• [Assigned task]:
The lines below that include "prostate" are to be found and copied.

• [Stored items]:
---+---
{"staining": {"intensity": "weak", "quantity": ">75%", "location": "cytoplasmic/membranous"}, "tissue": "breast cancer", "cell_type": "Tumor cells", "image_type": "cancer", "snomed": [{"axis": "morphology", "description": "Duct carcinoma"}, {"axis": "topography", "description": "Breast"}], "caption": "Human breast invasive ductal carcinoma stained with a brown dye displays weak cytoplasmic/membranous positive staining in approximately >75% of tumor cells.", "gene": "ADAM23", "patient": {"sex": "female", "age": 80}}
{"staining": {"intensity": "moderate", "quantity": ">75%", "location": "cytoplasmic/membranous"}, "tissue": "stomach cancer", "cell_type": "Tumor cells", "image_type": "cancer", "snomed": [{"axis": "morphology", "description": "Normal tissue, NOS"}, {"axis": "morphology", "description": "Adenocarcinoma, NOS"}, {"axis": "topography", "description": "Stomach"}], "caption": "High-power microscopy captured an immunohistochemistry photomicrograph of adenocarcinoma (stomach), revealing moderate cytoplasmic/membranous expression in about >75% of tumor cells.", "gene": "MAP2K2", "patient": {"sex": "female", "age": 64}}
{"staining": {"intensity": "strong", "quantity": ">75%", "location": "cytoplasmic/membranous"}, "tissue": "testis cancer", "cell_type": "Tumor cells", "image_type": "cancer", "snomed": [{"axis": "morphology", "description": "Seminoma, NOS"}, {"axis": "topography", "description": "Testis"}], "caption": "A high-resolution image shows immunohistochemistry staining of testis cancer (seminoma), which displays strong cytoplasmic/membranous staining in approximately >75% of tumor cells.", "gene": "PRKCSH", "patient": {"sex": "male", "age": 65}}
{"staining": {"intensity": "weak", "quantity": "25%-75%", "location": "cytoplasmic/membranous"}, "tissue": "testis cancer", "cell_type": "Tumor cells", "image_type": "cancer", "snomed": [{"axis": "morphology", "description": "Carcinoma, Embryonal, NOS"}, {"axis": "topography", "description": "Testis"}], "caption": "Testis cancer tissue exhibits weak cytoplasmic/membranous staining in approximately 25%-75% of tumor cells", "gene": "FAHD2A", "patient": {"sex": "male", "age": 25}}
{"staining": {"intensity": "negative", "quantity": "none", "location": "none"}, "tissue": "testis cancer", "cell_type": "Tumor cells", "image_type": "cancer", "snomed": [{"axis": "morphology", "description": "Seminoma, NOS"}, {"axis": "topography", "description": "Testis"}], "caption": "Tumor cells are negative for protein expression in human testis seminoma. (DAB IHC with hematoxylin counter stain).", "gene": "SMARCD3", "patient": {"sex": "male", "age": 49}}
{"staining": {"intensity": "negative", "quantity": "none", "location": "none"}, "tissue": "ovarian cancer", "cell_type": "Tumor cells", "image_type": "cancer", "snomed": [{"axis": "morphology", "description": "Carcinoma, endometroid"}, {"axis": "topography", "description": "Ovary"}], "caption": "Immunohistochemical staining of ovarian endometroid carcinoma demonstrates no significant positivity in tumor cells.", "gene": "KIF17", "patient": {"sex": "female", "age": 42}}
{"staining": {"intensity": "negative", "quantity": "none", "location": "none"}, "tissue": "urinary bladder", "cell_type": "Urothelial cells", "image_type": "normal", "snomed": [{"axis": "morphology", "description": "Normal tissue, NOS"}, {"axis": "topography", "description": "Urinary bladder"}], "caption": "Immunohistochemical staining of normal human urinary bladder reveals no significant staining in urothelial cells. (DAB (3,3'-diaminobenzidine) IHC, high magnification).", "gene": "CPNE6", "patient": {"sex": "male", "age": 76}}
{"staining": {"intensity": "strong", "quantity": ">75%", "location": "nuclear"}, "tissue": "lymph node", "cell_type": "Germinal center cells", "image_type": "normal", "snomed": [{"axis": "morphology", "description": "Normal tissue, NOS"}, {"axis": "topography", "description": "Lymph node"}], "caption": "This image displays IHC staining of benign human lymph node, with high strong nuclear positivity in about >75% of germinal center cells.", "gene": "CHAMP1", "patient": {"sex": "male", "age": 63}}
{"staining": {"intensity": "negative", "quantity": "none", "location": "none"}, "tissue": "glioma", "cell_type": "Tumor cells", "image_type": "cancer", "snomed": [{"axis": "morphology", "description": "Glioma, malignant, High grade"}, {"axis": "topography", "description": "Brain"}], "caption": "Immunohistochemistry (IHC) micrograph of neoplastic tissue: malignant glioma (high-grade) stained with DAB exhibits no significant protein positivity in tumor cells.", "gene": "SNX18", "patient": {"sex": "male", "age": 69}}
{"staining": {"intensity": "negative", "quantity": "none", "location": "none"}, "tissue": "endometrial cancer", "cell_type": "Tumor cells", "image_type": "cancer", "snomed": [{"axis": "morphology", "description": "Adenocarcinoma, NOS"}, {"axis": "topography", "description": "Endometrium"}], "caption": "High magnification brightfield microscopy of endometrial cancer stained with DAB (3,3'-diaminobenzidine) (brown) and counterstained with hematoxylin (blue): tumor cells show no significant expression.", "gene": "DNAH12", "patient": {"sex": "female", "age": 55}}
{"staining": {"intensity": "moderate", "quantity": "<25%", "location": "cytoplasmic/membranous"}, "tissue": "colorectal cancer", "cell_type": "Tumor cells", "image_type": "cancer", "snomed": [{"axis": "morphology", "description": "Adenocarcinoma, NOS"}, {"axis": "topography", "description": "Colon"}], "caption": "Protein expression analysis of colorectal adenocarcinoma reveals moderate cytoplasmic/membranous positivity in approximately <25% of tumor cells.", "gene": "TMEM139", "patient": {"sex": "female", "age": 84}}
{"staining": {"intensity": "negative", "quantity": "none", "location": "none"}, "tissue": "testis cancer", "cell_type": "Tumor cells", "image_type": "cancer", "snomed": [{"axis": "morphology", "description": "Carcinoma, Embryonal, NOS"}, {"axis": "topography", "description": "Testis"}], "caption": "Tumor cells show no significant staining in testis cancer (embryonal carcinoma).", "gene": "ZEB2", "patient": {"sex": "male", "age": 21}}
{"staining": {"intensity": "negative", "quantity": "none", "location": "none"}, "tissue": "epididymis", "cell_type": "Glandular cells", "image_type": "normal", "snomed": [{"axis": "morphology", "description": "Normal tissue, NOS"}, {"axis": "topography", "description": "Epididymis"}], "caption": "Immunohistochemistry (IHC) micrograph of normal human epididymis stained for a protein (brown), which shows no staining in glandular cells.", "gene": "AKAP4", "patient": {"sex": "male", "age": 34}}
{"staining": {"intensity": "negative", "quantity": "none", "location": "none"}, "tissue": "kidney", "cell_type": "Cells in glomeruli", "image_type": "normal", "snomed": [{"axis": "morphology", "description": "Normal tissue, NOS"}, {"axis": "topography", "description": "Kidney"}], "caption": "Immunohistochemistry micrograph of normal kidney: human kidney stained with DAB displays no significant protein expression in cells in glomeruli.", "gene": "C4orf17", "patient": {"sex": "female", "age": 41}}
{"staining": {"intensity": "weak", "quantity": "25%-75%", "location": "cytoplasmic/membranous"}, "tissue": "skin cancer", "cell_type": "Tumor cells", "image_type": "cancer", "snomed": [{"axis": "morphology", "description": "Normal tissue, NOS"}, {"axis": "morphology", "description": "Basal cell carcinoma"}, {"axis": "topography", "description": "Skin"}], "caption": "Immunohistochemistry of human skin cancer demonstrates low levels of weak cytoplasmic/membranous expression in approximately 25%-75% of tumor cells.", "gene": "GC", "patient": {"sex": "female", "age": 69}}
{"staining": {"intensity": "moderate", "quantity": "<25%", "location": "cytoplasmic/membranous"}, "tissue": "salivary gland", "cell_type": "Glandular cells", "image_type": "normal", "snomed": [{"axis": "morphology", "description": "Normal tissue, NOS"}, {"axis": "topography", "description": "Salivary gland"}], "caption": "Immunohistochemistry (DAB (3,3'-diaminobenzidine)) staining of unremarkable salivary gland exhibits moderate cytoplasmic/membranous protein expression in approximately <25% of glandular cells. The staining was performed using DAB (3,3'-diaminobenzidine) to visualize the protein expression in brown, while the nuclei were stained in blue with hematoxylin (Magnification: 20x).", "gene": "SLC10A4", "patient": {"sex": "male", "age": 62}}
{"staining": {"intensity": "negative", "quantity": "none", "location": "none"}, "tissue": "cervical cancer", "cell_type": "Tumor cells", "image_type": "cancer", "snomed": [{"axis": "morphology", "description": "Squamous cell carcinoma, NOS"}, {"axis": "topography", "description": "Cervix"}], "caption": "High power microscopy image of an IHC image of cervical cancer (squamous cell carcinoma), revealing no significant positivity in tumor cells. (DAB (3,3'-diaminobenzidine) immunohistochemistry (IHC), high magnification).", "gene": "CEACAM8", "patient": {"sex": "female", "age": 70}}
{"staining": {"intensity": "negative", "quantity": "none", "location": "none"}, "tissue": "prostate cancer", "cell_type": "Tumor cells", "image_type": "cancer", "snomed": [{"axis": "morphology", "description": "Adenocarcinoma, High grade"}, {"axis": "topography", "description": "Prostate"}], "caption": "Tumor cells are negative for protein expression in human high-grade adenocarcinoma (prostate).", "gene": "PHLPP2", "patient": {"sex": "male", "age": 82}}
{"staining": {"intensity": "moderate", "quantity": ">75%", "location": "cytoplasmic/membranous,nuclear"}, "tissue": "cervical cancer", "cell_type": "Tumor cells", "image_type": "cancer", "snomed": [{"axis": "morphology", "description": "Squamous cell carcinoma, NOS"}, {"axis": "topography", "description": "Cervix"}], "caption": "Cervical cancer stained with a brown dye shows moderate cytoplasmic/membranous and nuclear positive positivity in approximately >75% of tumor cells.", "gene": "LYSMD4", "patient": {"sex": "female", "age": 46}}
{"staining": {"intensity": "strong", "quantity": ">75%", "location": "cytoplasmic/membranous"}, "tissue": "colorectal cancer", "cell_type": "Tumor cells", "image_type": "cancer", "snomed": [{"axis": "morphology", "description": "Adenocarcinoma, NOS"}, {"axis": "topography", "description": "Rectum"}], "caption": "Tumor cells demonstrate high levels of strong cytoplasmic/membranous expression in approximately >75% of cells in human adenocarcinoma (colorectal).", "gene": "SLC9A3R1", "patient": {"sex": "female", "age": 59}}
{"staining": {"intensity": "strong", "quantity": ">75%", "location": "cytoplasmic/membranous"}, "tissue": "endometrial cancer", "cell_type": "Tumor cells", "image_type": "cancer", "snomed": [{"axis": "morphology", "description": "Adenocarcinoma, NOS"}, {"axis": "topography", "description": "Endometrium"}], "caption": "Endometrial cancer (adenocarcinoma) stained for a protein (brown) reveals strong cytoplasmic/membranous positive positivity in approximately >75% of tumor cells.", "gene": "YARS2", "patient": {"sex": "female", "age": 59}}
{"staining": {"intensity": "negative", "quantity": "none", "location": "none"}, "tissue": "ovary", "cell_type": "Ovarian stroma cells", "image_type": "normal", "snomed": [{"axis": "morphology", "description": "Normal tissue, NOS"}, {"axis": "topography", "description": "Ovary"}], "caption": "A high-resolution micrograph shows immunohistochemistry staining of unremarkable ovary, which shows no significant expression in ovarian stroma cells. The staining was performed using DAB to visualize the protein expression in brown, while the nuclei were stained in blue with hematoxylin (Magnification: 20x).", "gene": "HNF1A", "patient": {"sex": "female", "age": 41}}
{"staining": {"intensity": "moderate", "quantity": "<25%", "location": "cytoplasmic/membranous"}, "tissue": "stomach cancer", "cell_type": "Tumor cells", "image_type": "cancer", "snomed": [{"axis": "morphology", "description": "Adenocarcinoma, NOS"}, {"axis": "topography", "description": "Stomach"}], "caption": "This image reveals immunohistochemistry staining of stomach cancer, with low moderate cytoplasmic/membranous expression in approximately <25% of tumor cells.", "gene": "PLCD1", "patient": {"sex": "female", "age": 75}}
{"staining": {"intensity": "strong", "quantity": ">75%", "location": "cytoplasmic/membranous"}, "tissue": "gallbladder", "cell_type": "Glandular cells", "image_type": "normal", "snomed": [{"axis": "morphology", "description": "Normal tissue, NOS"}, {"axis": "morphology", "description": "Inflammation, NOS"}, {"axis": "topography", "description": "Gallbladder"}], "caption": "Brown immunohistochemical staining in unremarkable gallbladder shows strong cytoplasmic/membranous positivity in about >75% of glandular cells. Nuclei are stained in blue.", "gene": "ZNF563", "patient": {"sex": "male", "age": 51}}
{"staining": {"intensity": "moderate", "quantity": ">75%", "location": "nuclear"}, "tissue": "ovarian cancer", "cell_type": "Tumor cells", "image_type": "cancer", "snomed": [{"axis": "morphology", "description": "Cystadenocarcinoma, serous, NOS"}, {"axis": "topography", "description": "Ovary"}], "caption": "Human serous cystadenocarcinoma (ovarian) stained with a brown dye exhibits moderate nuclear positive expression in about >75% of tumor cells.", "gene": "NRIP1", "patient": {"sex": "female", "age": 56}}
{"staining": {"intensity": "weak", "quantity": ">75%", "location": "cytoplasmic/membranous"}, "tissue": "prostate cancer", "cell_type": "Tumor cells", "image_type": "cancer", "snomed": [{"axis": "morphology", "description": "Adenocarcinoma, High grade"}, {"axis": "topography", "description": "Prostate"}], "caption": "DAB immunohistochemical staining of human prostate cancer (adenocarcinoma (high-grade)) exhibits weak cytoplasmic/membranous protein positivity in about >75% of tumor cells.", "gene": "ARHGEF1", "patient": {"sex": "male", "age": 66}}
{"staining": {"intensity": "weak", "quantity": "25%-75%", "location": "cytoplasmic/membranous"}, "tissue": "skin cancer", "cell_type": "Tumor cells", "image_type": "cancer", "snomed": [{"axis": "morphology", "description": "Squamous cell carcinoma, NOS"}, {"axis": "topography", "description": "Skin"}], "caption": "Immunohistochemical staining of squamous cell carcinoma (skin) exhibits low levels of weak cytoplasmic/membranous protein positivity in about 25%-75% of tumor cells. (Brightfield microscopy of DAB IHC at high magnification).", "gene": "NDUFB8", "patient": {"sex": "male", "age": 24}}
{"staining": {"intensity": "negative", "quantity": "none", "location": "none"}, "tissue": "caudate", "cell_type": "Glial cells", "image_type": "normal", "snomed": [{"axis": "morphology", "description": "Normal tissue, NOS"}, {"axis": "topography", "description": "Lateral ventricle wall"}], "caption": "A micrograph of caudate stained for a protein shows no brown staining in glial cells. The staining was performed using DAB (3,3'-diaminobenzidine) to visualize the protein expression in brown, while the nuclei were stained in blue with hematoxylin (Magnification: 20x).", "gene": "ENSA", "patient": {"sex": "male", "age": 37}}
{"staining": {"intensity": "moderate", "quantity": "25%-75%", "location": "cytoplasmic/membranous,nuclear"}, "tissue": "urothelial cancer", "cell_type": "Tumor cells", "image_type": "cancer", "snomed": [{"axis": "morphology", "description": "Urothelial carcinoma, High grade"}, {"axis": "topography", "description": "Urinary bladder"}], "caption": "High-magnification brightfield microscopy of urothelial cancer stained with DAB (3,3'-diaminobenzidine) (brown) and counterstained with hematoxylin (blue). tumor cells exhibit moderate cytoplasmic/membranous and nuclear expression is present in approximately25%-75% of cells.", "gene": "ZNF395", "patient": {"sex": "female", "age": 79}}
---+---
• [Answer below]:
{"staining": {"intensity": "negative", "quantity": "none", "location": "none"}, "tissue": "prostate cancer", "cell_type": "Tumor cells", "image_type": "cancer", "snomed": [{"axis": "morphology", "description": "Adenocarcinoma, High grade"}, {"axis": "topography", "description": "Prostate"}], "caption": "Tumor cells are negative for protein expression in human high-grade adenocarcinoma (prostate).", "gene": "PHLPP2", "patient": {"sex": "male", "age": 82}}
{"staining": {"intensity": "weak", "quantity": ">75%", "location": "cytoplasmic/membranous"}, "tissue": "prostate cancer", "cell_type": "Tumor cells", "image_type": "cancer", "snomed": [{"axis": "morphology", "description": "Adenocarcinoma, High grade"}, {"axis": "topography", "description": "Prostate"}], "caption": "DAB immunohistochemical staining of human prostate cancer (adenocarcinoma (high-grade)) exhibits weak cytoplasmic/membranous protein positivity in about >75% of tumor cells.", "gene": "ARHGEF1", "patient": {"sex": "male", "age": 66}}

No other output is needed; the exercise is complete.